Here We Are Now: The Lasting Impact of Kurt Cobain by Charles R. Cross
Author:Charles R. Cross [Cross, Charles R.]
Language: eng
Format: epub
Tags: Biography, Non-Fiction, Music, Biography & Autobiography
ISBN: 9780062308214
Amazon: B00DB3FS1Y
Barnesnoble: B00DB3FS1Y
Goodreads: 18090210
Publisher: It Books
Published: 2014-03-18T05:00:00+00:00
Kurt’s writing on the end of his shoe would play a small role in yet another controversy involving him. In 2006, the music publishing and marketing firm Primary Wave acquired 25 percent of the Kurt Cobain music catalog from Courtney Love. Love sold this share for several reasons, one being that she needed the money to pay off her debts—but also, at least she argued to me, because she felt that as the years went by, and Nirvana’s music was rarely used in movies or television shows, it became less vital, important, and maybe even less valuable. That same year, Love and the remaining members of Nirvana licensed “All Apologies” to the HBO television show Six Feet Under. “Something in the Way” also appeared in the movie Jarhead. Both uses were written about in the press and drew largely positive notices, though some fans felt they were exploitation.
Primary Wave manages and markets the music-publishing interests of many superstars and estates, including Bo Diddley, Chicago, Def Leppard, Hall and Oates, Daniel Johnston, Gregg Allman, John Lennon, Steve Earle, and Steven Tyler. Still, buying the Cobain music-publishing rights was Primary Wave’s biggest and most public acquisition. The purchase price was large enough that Kurt rose to the number one spot on Forbes’s list of lucrative dead celebrities, above Elvis Presley and John Lennon.
Love’s then manager Peter Asher told Forbes, “We believe if we say yes to the right things, we can do both—make money, and do the right thing for the catalog.” Asher said the public’s attitudes toward licensing had shifted, as bands like U2 and the Rolling Stones regularly sold songs to commercials. “Now it’s, ‘Oh cool, they’re using my favorite band,’” Asher said. Primary Wave CEO Lawrence Mestel, former head of Virgin Records, told Forbes he would only license Kurt’s image to the appropriate sources. “You will never see Kurt Cobain’s music in a fast-food hamburger advertisement,” Mestel said. One of the first, and so far one of the only, places Primary Wave has licensed Kurt’s name has been the most obvious: Converse sneakers.

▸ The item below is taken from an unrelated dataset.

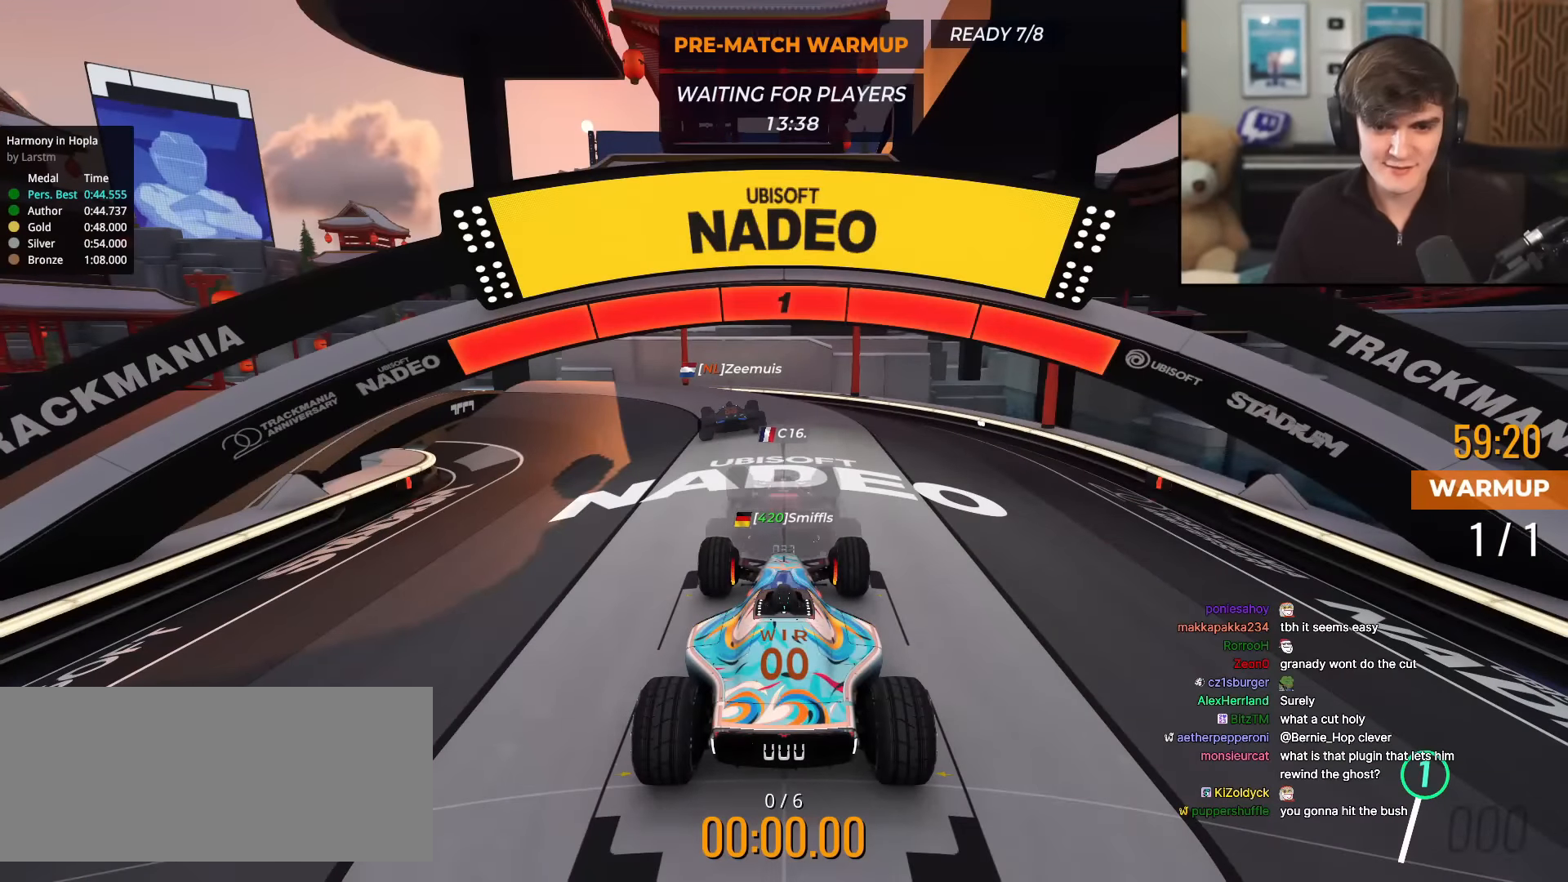
{"keys": ["up"], "events": []}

In early 2008, Converse announced it was issuing authorized “Kurt Cobain edition” shoes. The line was a limited run in the Converse Century campaign. There were two styles in the Kurt Cobain line: one featured “vintage-ized” versions of the Chuck Taylor All Star, One Star, and Jack Purcell models, while the other was a line of All Stars with Kurt’s writings and sketches on them. The insoles featured the phrase “punk rock means freedom” in Kurt’s handwriting. The shoes were priced from $50 to $65 a pair. Converse also announced they were making shoes with designs by the Grateful Dead and the Doors.
Many Nirvana fans were outraged, feeling that any item with Kurt’s name attached, even when the brand was Converse, was exploitive. Primary Wave’s Devin Lasker defended the product to the press: “Kurt wore these shoes.” Still, as Ad Age blogger Charlie Morgan pointed out at the time, “He died in the things. I mean, that’s disturbing.